Migrant Justice released a statement, “we are honored to receive this award on behalf of the immigrant farmworker community in Vermont who have fought for years to advance equitable access to transportation and to ensure the fundamental human right of freedom of movement."
Dan Jones of Sustainable Montpelier
Community Member - Dan is one of the co-founders of the Sustainable Montpelier Coalition, which is focused on realizing more sustainable local systems including food security, land use, and transportation. He is working as a community partner with Vermont's Agency of Transportation (VTrans), Green Mountain Transit (GMT), VIA, and MyRide Community Advisory Group to implement a pilot project called MyRide by GMT, which allows for flexible routes and schedules.
Dan Jones stated that “I am grateful for this recognition of my work in attempting to build a more resilient local future. I couldn’t be doing it without the partnerships of our board and team at the Sustainable Montpelier Coalition. Building a responsive and resilient community is the most important work we can be doing right now.”
Brattleboro Coalition for Active Transportation-
Grassroots Community Organization. BCAT seeks to highlight the social, environmental, and economic values in the normalization of active, non-automotive transportation. Its mission is to promote safe, healthy, accessible transportation options for people of all ages, abilities, and incomes.
This women-driven coalition with 4 health professional members has been working since 2012 for safer streets in Brattleboro for all users. In 2018 the members expanded the organization to become the Brattleboro Coalition for Active Transportation, working towards the normalization of non-automotive transportation. They have worked on projects ranging from Safe Routes to School, to walking and biking education programs, and to streetscape projects promoting human-scale use of their downtown. Brattleboro has become a much more walkable and bikeable community because of BCAT.
Pine Street Coalition and Racial Justice Alliance
Grassroots Community Organization aligned for a single project.

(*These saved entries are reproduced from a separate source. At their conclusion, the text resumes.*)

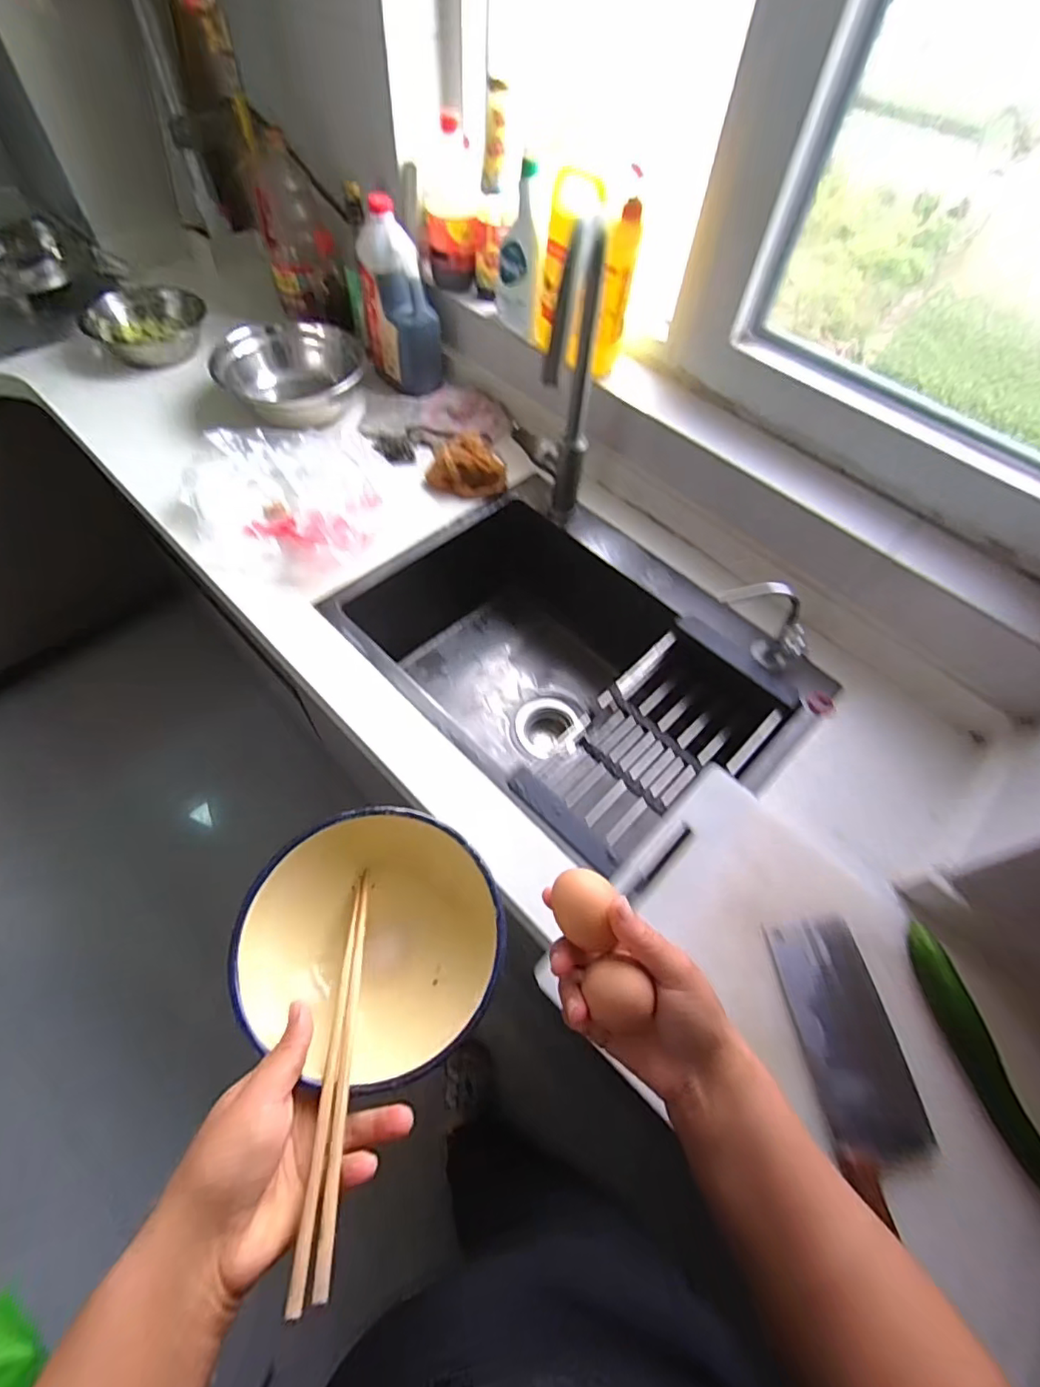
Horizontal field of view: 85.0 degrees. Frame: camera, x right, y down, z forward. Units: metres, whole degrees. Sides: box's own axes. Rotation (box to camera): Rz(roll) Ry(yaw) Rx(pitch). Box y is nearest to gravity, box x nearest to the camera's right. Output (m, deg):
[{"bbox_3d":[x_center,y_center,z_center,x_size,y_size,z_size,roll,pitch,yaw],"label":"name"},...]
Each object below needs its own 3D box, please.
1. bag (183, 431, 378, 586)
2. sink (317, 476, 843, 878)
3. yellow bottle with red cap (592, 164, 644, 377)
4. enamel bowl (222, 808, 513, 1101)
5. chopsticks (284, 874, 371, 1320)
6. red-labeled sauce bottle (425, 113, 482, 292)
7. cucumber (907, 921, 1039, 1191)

Through their advocacy work on the Champlain Parkway, these two groups are seeking to promote sustainable approaches to a major new transportation artery, recognizing climate, community, and environmental justice concerns. Their mission to redesign the Champlain Parkway seeks to meet the needs of impacted communities, decrease environmental impacts and global warming emissions, and provide additional facilities for those who walk or bike along the corridor.
Tony Redington for the Pine St Coalition stated that “The Pine Street Coalition is honored to be recognized in collaboration with the Vermont Racial Justice Alliance for standing up to the blatant environmental injustice posed by the Champlain Parkway project and advocating instead for a safer, greener, and racially equitable solution, the Champlain RIGHTway.”
Mark Hughes, of the Racial Justice Alliance, stated “now more than ever our vision for transportation must center on American Descendents of Slavery and other BIOPOC. The RIGHTway offers a path forward with the Champlain Parkway that respects and honors the lives of the folks of the most preeminent neighborhood of Black and Brown people in the State.”